At one point In Lewis Carroll’s Alice In Wonderland, Alice finds she has to run faster and faster just to stay where she is. We were reminded of that when viewing today’s jobs data and related revisions. Early media headlines have trumpeted the fact that late-2021 job growth is now estimated to be “much stronger” than previously reported. What those headlines didn’t mention is that growth in mid-2021 and late-2020 is now expected to be much slower than previously reported. On net, the estimated level of jobs for December 2021 was revised downward by 2,000 jobs, 0.0016%. In other words, all those revisions leave us basically back where they said we were one month ago.
Jobs in construction, manufacturing, food service, recreation and accommodations were revised down. Jobs in health care, passenger travel and other sectors were revised up, with those changes, again, netting to essentially zero.
Granted, there were some changes in the pattern of employment growth. The chart we showed here a month ago indicated generally slowing job over the last half of 2021, as the red line in the chart here suggests. With the revisions, growth now looks more stable across 2021.
In previous data, restaurants, recreation and accommodations had all shown a flurry of job growth over the first half of 2021, followed by near-zero growth in the second half, suggesting that these sectors had grown as much as they could given the lingering Covid restrictions they were still operating under. These sectors now show stable growth throughout 2021, at a lower cumulative rate, suggesting they might grow further even under the current restrictions. Other sectors of the economy display the net changes mentioned earlier, slower growth in late-2020 and mid-2021, but less slowing recently.
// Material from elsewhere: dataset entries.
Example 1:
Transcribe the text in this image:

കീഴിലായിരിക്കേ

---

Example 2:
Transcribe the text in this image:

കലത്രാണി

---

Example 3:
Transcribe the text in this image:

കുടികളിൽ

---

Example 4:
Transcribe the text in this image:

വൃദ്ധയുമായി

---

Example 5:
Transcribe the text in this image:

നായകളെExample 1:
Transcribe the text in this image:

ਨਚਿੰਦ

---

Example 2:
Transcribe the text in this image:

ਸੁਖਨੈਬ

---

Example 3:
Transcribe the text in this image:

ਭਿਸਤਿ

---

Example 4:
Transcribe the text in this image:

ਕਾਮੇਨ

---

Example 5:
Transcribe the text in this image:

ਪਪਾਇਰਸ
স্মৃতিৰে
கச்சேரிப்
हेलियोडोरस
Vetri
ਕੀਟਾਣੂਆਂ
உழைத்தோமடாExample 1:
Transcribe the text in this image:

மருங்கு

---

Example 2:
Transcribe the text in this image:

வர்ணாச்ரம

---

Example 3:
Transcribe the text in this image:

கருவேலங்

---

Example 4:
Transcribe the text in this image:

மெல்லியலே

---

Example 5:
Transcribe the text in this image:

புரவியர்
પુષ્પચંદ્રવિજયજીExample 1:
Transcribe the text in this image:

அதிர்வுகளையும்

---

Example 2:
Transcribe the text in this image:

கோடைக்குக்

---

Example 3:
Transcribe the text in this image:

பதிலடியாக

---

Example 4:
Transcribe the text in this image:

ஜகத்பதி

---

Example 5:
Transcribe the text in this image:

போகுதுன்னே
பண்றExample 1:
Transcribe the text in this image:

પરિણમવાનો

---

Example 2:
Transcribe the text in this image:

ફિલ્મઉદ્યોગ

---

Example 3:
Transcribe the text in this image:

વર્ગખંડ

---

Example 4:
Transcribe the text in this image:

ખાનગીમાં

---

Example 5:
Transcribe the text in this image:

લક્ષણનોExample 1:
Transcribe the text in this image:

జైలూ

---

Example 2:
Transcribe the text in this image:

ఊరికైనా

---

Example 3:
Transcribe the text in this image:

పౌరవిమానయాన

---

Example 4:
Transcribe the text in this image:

A month ago, we were skeptical that omicron had anything to do with the slower growth reported then, as the slowing trends, again, had been in place since July. The more stable growth pace in the current data again still contradicts any suggestion that omicron has been a meaningful hit to date for the job markets.
Also in the post a month ago, we suggested that labor force participation would continue to rise, now that extended unemployment benefits have expired. This did occur in January, with the labor force participation rate rising by 0.3 percentage points. In fact, in the household survey, the 393,000 increase in the labor force was larger than the 199,000 gain reported for jobs, resulting in a slight increase in unemployment.
We had been looking for jobs gains around 300,000 per month, based on the belief that food service and leisure industries would show essentially zero growth. With some prospective growth now in place for these sectors, and with revisions elsewhere, it now looks likely that job growth could sustain around 450,000 per month.
Even at that rate, it will still take another two years for the economy to re-attain pre-Covid job growth trends. However, that better possible growth—next to our projected further increases in labor force participation—now stands to hold unemployment rates stable, rather than the modest increases in unemployment we thought likely a month ago.